谢逊请的媒人唐郁洲赶紧接下纳吉雁礼,送上女方回礼,真正定下了亲事。
“不……”沐若松的拒绝,被定王捏着他后颈的穴位掐住了。自古婚姻乃“父母之命,媒妁之言”,没人会问当事人沐若松和谢娡的意愿——他们的想法在这场婚姻中,是最不重要的。
……
沐若松面色灰败,目中唯有绝望,他拼命挣扎,却被两个叔父下死力钳制,动弹不得。

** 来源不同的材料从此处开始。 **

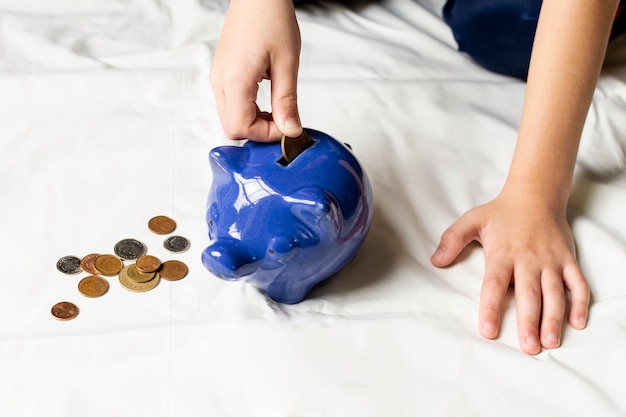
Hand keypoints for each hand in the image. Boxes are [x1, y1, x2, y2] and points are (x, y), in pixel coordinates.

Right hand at [210, 0, 302, 141]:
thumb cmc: (271, 18)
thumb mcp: (287, 63)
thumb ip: (287, 101)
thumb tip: (290, 130)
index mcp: (235, 79)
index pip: (241, 128)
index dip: (266, 134)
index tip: (287, 127)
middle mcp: (220, 81)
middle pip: (232, 128)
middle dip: (259, 131)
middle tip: (283, 120)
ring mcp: (218, 78)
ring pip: (230, 119)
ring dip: (254, 122)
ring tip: (277, 108)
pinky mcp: (222, 74)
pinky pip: (231, 105)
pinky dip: (248, 110)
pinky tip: (266, 99)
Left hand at [431, 188, 589, 354]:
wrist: (536, 194)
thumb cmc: (501, 212)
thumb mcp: (471, 220)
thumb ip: (452, 240)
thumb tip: (435, 261)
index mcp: (502, 254)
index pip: (494, 285)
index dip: (491, 308)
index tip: (488, 331)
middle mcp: (528, 260)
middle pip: (528, 294)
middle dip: (528, 322)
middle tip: (528, 346)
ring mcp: (550, 260)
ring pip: (555, 293)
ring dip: (554, 318)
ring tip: (549, 342)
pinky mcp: (568, 259)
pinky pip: (578, 283)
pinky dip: (580, 302)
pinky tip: (578, 322)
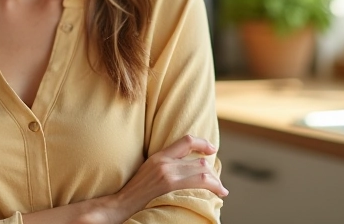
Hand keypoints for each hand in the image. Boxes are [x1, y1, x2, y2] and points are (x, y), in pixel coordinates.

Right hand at [106, 135, 227, 220]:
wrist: (121, 203)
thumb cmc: (135, 190)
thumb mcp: (149, 169)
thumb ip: (165, 164)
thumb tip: (185, 166)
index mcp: (159, 155)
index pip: (186, 141)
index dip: (203, 143)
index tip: (212, 149)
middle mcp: (164, 162)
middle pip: (199, 161)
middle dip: (214, 172)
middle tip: (219, 182)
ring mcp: (167, 174)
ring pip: (202, 171)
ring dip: (216, 181)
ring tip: (221, 189)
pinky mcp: (169, 186)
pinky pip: (199, 182)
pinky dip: (213, 187)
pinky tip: (218, 193)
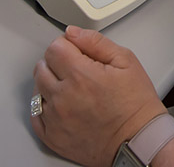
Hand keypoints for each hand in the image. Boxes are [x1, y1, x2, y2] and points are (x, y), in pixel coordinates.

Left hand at [31, 26, 166, 166]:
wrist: (139, 141)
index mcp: (81, 75)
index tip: (77, 52)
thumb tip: (72, 33)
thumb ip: (96, 42)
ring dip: (50, 84)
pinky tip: (62, 105)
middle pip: (42, 67)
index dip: (67, 46)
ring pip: (37, 89)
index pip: (54, 47)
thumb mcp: (126, 61)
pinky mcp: (52, 137)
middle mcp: (64, 97)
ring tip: (72, 89)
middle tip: (77, 70)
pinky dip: (45, 107)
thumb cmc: (136, 104)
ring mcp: (56, 119)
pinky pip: (35, 115)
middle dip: (57, 63)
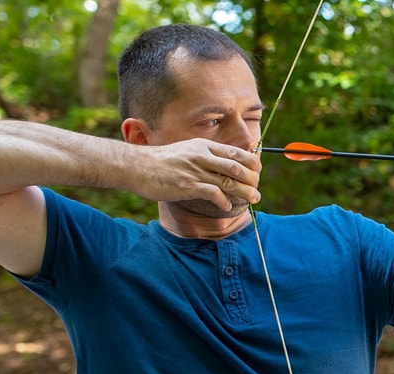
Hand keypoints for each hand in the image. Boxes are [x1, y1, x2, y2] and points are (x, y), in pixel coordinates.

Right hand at [136, 138, 261, 211]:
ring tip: (252, 200)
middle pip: (237, 167)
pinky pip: (213, 193)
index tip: (257, 173)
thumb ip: (204, 157)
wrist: (136, 166)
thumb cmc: (162, 162)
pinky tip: (226, 206)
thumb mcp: (186, 152)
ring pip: (229, 181)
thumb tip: (223, 165)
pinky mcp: (187, 185)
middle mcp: (202, 156)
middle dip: (252, 181)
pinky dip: (224, 201)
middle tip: (257, 191)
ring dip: (244, 192)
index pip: (236, 152)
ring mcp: (195, 170)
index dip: (251, 164)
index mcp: (204, 146)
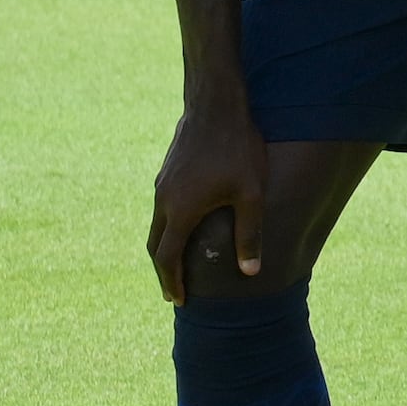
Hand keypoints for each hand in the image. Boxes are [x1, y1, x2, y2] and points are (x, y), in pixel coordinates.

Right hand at [147, 102, 267, 301]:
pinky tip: (185, 228)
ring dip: (165, 248)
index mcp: (180, 210)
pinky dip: (168, 227)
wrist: (215, 105)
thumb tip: (250, 273)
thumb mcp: (251, 194)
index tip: (179, 300)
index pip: (167, 258)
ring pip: (157, 225)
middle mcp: (163, 200)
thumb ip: (250, 235)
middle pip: (155, 245)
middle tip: (175, 291)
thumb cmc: (238, 149)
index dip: (172, 282)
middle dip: (164, 271)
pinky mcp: (168, 172)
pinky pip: (162, 208)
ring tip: (179, 264)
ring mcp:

气得定王想直接掐死这个不争气的孩子。
谢逊哪有看不出沐若松不乐意的,可他只能当没看见,告诉自己这是年轻人面嫩……至于女儿嫁过去……他相信女儿会被人喜欢,就算一直不喜欢,也好过送去静业寺,才叫希望全无。
长辈心照不宣,商定婚事流程……本来事情谈到这里,应该没什么波折了。
但是!
大幸朝风气开放,男女大防没那么变态,虽不能当众嘴对嘴……可在人前牵牵手啊,“人约黄昏后”是经常发生的。七夕,上元灯节等节日,就常有已婚或有婚约的男女见面,手牵手逛街的。有家人陪同,所以不用担心男女在婚前做不合适的事。